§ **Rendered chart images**
↓↓↓

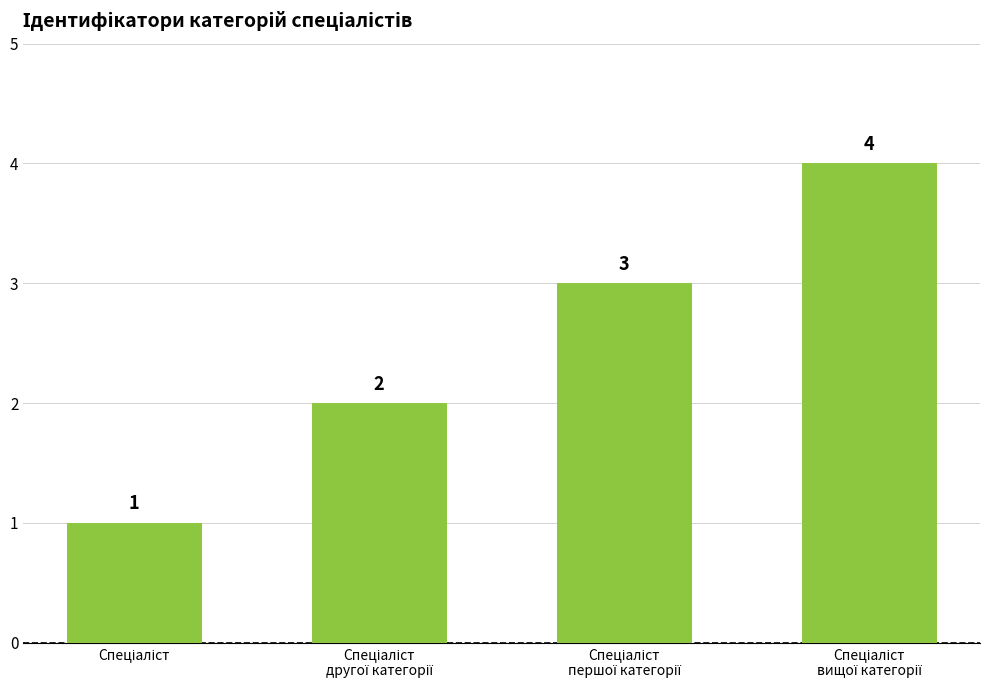

What is the value of the 2nd bar from the left?

2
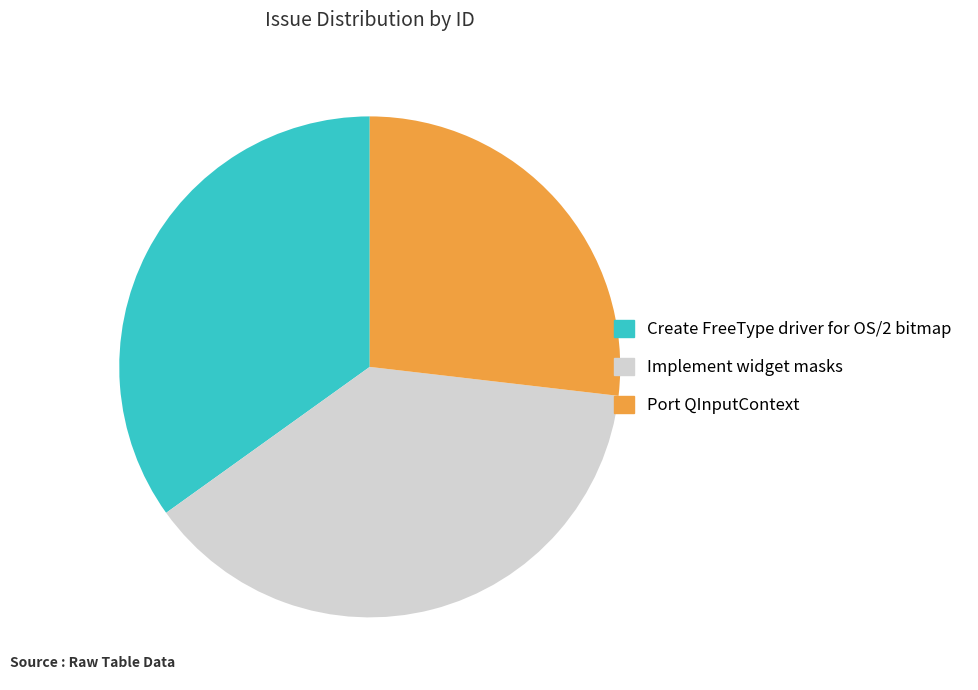

How many slices are in this pie chart?

3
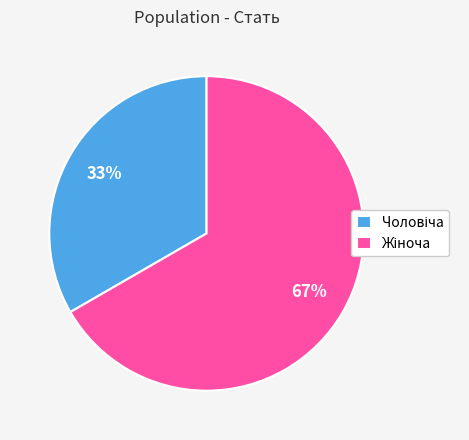

Is there a majority slice in this chart?

Yes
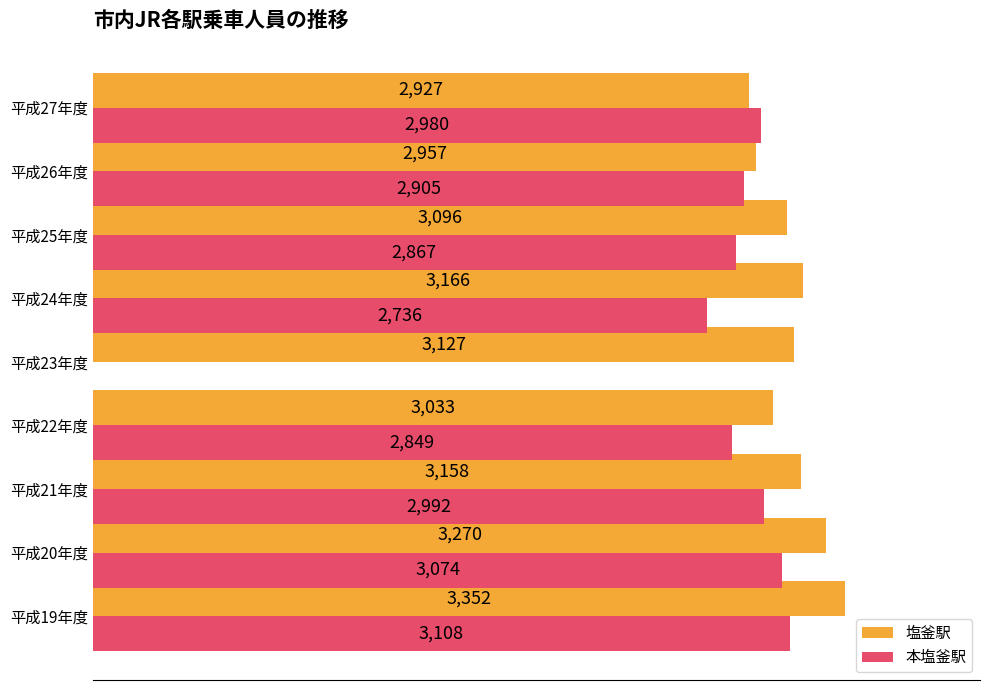

Which series changed the most between 平成23年度 and 平成27年度?

本塩釜駅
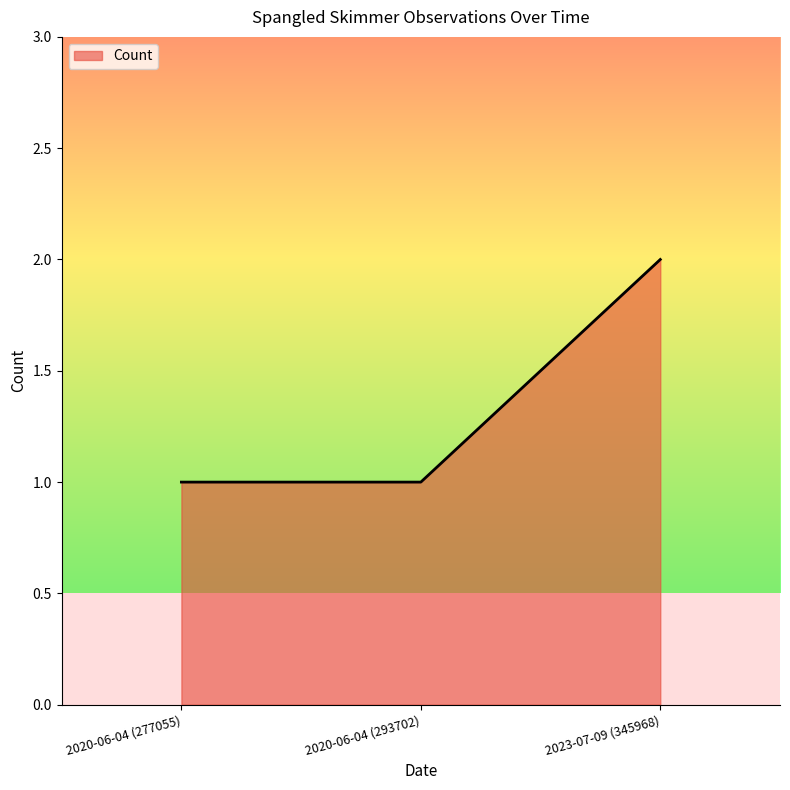

Does the chart display data point markers on the line(s)?

No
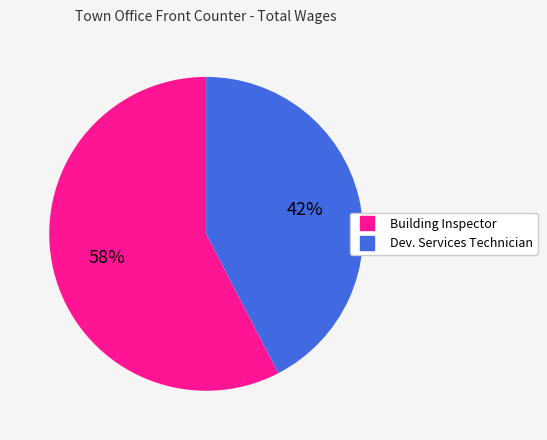

To the nearest percent, what portion does Dev. Services Technician represent?

42%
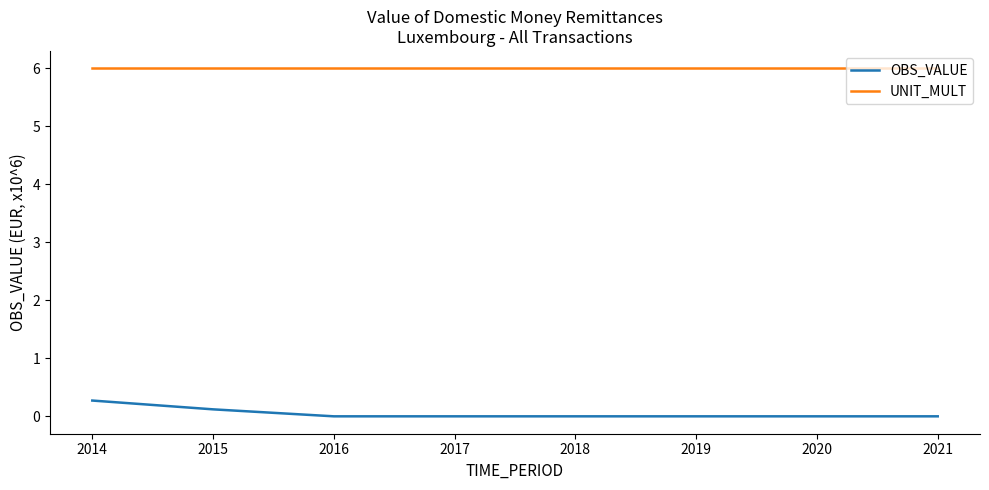

Between 2015 and 2020, which series saw the biggest shift?

OBS_VALUE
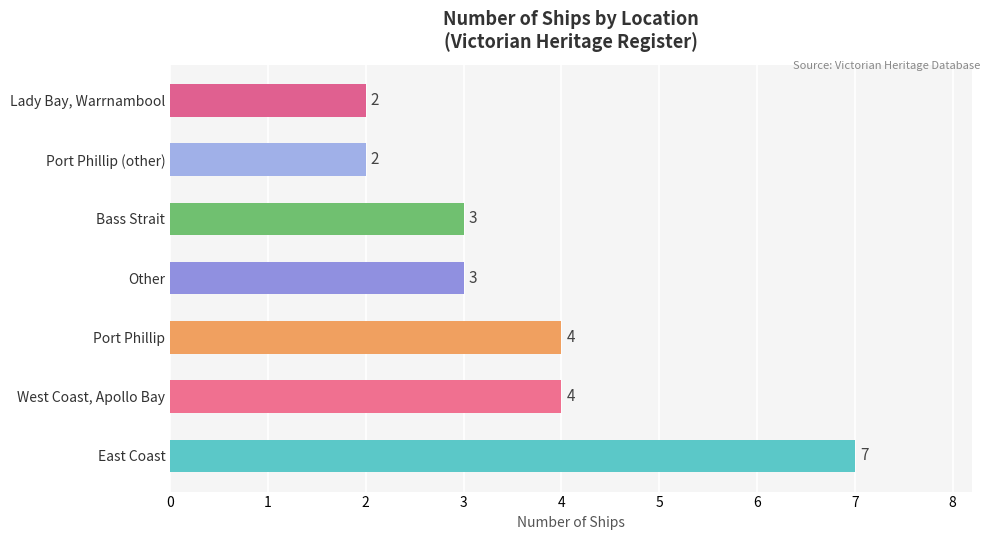

The chart shows a value of 2 at Lady Bay, Warrnambool. True or false?

True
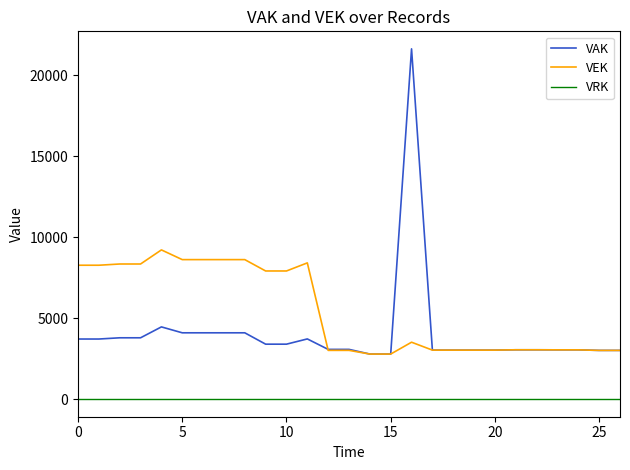

What is the maximum value for VAK?

21645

↑↑↑

Reproduce verbatim the portion of the data that begins with the line containing "To the nearest" and continues through the end of the data, including both ends. Omit the pictures from the answer.

§ **SOLUTION TO THE EXERCISE**
To the nearest percent, what portion does Dev. Services Technician represent?

42%

Between 2015 and 2020, which series saw the biggest shift?

OBS_VALUE

The chart shows a value of 2 at Lady Bay, Warrnambool. True or false?

True

What is the maximum value for VAK?

21645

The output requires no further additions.